This mural was created in 2024 for the opening of the new Nicholas Winton Avenue.
Located near the former Bubny railway station, from which people were transported to the Terezín concentration camp during the Second World War, it honors the British humanitarian who helped save 669 mostly Jewish children from Czechoslovakia on the eve of the war.
The artwork combines a striking portrait of Sir Nicholas Winton with symbols, texts and quotations telling his story and highlighting his values. On the wall opposite the hero’s portrait, three worried children based on old photographs are shown in front of Prague Main Railway Station, from which the “Winton trains” departed for Great Britain.
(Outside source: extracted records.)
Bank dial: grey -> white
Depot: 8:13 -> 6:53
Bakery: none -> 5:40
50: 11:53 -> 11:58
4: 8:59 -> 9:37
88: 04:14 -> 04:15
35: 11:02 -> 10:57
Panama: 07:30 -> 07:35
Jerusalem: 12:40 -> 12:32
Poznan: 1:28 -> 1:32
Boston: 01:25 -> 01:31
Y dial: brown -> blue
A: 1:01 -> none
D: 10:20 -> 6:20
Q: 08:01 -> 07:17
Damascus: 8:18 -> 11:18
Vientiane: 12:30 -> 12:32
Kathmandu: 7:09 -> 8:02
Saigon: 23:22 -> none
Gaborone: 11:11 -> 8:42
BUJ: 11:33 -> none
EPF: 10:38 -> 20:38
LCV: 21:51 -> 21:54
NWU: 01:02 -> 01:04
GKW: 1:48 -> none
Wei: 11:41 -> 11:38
Their farewells to their families appear next to the figure of a happy father with the face of young Nicholas Winton, holding a contemporary child. The composition is completed by a ring engraved with the Talmudic quotation “Save one life, save the world,” given to Winton by the rescued children in 1988, as well as an English tea set and a teddy bear symbolizing the new life of those who escaped.
The mural uses bright warning colors, intentionally breaking with the traditional black-and-white or sepia aesthetics associated with Holocaust imagery. These unsettling colors alert passersby to the contemporary relevance of its theme and remind viewers that today’s crimes against humanity show we have not fully learned the lessons of the past.